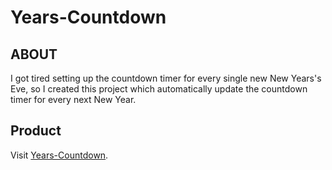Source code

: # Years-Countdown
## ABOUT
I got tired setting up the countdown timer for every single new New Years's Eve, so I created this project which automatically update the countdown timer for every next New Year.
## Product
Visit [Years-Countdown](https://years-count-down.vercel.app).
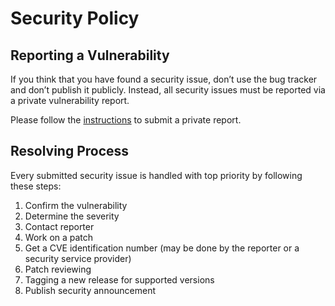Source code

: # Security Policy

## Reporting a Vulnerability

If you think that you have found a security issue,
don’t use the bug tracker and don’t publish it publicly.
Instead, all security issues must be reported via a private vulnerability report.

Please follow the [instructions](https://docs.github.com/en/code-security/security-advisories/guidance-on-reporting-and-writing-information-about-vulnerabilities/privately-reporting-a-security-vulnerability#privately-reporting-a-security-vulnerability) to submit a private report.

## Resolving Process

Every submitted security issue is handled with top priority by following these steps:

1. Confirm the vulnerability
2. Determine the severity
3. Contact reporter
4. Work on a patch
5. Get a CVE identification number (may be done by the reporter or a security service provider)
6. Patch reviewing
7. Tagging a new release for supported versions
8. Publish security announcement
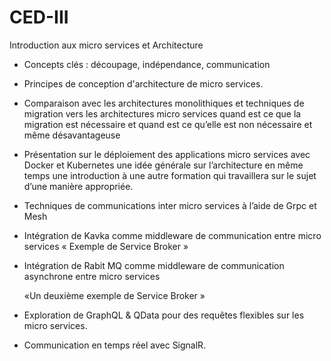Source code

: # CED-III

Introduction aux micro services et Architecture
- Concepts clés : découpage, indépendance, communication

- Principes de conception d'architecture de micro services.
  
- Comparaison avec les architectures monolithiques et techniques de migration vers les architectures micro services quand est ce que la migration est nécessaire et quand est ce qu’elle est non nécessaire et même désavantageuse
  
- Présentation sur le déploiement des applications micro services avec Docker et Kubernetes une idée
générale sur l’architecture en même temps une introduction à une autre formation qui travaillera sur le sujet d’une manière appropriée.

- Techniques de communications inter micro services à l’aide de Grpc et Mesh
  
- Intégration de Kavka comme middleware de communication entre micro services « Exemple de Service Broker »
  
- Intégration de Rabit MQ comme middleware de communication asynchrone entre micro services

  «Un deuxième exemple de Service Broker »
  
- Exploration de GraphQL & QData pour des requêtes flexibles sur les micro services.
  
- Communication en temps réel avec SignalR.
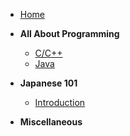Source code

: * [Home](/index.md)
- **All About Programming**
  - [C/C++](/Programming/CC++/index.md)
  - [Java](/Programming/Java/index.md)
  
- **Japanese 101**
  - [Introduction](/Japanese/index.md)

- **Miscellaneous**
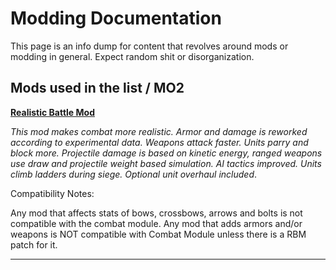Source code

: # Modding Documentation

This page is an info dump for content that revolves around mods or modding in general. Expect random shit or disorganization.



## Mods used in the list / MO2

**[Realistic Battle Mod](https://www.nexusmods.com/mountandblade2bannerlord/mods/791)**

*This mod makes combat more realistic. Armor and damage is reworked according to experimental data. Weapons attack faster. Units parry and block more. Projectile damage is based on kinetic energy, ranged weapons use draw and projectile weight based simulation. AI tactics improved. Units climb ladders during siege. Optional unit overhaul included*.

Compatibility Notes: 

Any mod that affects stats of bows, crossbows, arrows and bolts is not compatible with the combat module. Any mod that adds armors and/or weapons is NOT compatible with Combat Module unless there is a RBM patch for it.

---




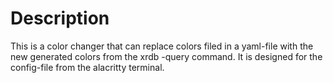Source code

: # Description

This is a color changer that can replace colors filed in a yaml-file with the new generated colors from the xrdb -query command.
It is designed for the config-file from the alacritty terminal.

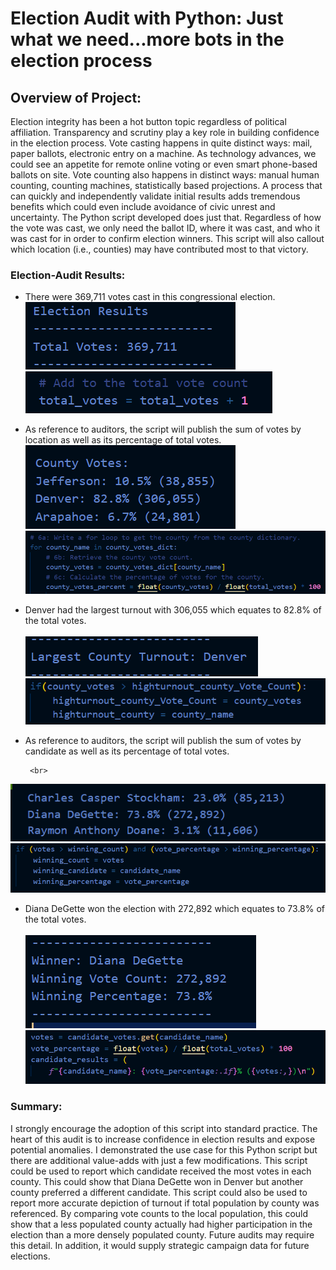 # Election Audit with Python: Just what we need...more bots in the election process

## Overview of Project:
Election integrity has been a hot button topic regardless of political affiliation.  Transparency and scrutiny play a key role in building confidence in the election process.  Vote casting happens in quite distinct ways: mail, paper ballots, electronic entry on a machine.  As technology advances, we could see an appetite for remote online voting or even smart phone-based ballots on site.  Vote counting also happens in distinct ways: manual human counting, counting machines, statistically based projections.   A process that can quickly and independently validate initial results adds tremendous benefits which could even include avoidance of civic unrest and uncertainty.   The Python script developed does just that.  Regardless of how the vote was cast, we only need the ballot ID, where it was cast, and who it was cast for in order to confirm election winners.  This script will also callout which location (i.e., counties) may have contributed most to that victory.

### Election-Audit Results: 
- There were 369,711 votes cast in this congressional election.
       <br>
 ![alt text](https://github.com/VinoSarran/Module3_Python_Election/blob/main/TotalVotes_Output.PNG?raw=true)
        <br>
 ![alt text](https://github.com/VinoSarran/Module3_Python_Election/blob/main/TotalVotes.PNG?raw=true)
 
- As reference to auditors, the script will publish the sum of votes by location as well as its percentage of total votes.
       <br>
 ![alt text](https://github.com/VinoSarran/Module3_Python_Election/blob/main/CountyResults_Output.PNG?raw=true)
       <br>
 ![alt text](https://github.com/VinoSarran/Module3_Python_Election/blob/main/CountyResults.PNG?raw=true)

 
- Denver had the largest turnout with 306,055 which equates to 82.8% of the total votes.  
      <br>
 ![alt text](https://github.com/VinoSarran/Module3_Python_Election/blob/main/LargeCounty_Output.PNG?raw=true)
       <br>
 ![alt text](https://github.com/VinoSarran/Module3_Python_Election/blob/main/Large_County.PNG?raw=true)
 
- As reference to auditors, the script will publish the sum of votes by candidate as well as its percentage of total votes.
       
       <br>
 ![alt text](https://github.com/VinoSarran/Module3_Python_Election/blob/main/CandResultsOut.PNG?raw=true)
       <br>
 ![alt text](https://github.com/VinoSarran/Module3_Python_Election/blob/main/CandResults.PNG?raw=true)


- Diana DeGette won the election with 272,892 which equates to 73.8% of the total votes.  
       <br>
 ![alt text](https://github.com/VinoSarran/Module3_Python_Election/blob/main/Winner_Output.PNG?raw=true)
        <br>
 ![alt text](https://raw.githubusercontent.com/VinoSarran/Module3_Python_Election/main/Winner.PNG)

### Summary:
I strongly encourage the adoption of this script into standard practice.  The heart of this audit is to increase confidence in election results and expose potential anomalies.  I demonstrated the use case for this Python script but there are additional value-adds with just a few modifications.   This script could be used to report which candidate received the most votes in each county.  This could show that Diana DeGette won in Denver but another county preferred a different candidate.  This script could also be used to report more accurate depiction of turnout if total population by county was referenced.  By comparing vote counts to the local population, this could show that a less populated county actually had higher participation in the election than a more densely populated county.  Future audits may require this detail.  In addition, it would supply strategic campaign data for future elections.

Action item - Search the data above for the string "combat" and copy each line that has it.

Solution -
*This mod makes combat more realistic. Armor and damage is reworked according to experimental data. Weapons attack faster. Units parry and block more. Projectile damage is based on kinetic energy, ranged weapons use draw and projectile weight based simulation. AI tactics improved. Units climb ladders during siege. Optional unit overhaul included*.
Any mod that affects stats of bows, crossbows, arrows and bolts is not compatible with the combat module. Any mod that adds armors and/or weapons is NOT compatible with Combat Module unless there is a RBM patch for it.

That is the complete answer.